Царство юбок. Трагедия королевы — страница 61 из 113

14-го июля в Париже разыгрались ужасные события. В первый раз разверзся кратер вулкана революции, до сих пор дававшего знать о себе лишь подземными ударами. Потоки раскаленной лавы-мятежа, возмущения, убийств наводнили Париж. Верность, благоразумие — все отступило пред ними. Народ разрушил Бастилию, убил коменданта, и в первый раз прозвучал на улицах Парижа ужасный возглас: «На фонарь!». В первый раз железные перекладины фонарных столбов послужили виселицами, на которых вешали всех, обвиненных народным правосудием.

Волна революции еще не докатилась до Версаля. Вечером 14-го июля в королевском дворце наступила преждевременная тишина. Мария Антуанетта рано удалилась в свои комнаты; король также рано лег в постель и тотчас же погрузился в глубокий сон. Не успел он проспать и несколько часов, как камердинер разбудил его, доложив, что герцог Лианкур, состоящий при гардеробе его величества, просит принять его по неотложному делу.

После минутной нерешимости король поспешно встал с постели и приказал одеть себя. Войдя в смежную комнату, где ждал его герцог, известный своею преданностью Людовику XVI, король нашел его страшно расстроенным, с бледным как смерть лицом и дрожащими членами.

— Что случилось? — воскликнул король.

— Государь, — глухим голосом ответил Лианкур, — с моей стороны было бы преступлением скрывать от вашего величества известия, имеющие огромное значение и требующие решения вашего величества.

— Вы говорите о беспорядках в столице? — вздрогнув, спросил Людовик.

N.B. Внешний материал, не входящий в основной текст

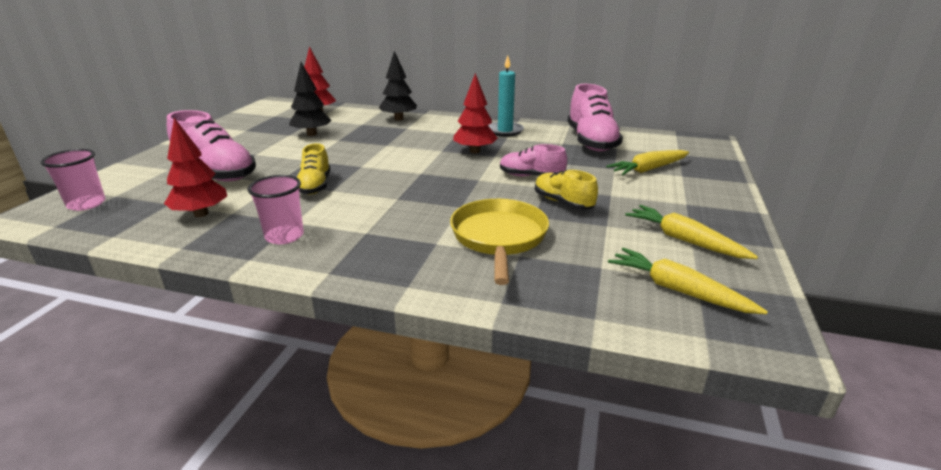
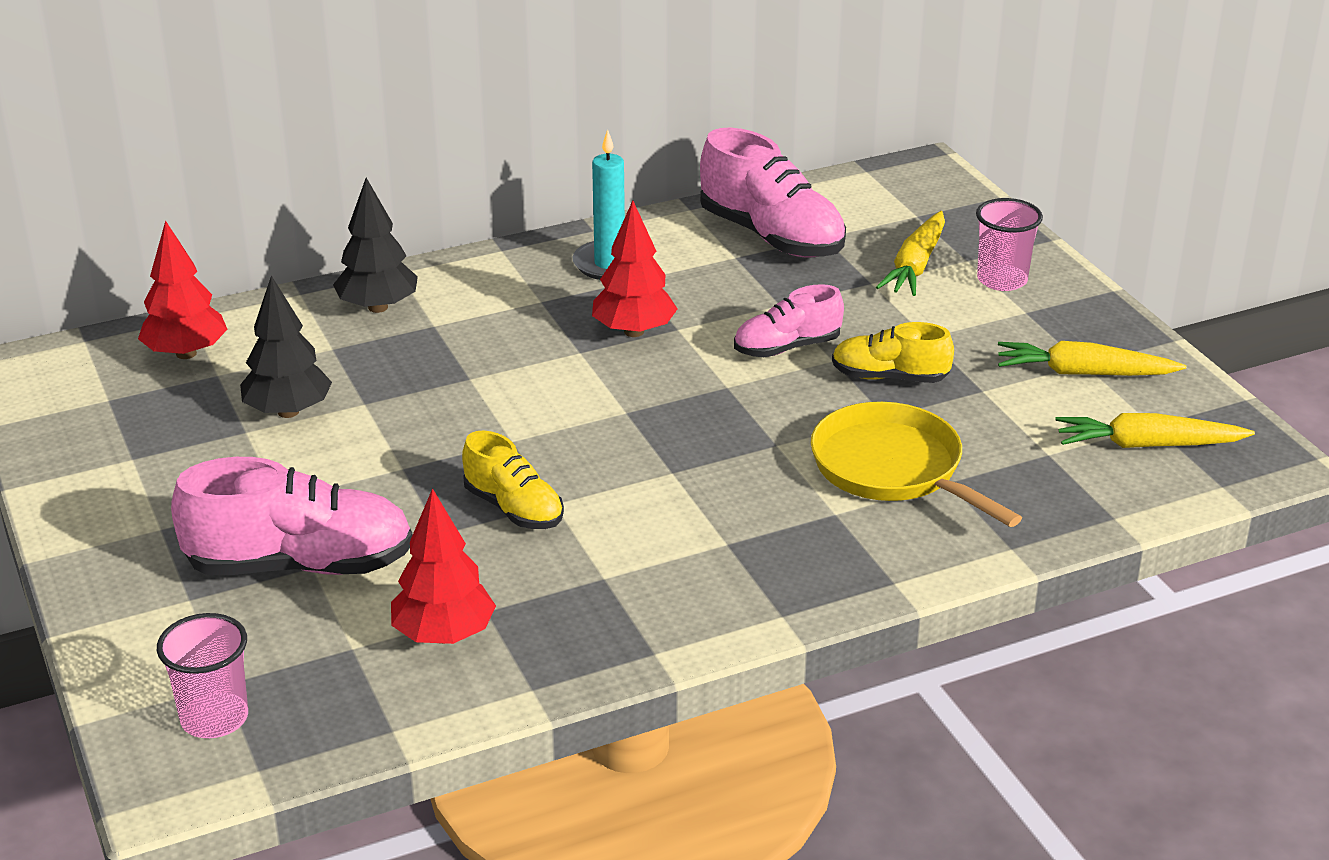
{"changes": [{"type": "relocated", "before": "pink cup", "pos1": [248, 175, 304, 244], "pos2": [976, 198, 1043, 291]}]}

— В Париже произошли ужасные события, — продолжал герцог, — между тем я узнал, что вашему величеству они еще не известны. Главнокомандующий армией не решился известить вас, государь. О разрушении Бастилии было известно в Версале еще вчера вечером, но сейчас ко мне прискакал курьер с еще более ужасными известиями. Государь, как верноподданный вашего величества, я позволяю себе сообщить вам то, что до сих пор препятствовало вашему величеству ясно понимать то, что происходит: в Париже не только разрушена Бастилия, но совершена масса преступлений и убийств. Окровавленные головы Делонэ и Флесселя яростная толпа на пиках носила по городу; часть гарнизона Бастилии безжалостно перерезана; многие из почтенных инвалидов, охранявших казематы, вздернуты на фонарные столбы. Во многих полках началось нарушение присяги; в городе насчитывается до двухсот тысяч народа, готового к бою. Поголовное возмущение ожидается сегодня же ночью.

Король выслушал герцога в молчаливом и грустном раздумье. Он побледнел, но его лицо осталось неподвижным, как и вся фигура.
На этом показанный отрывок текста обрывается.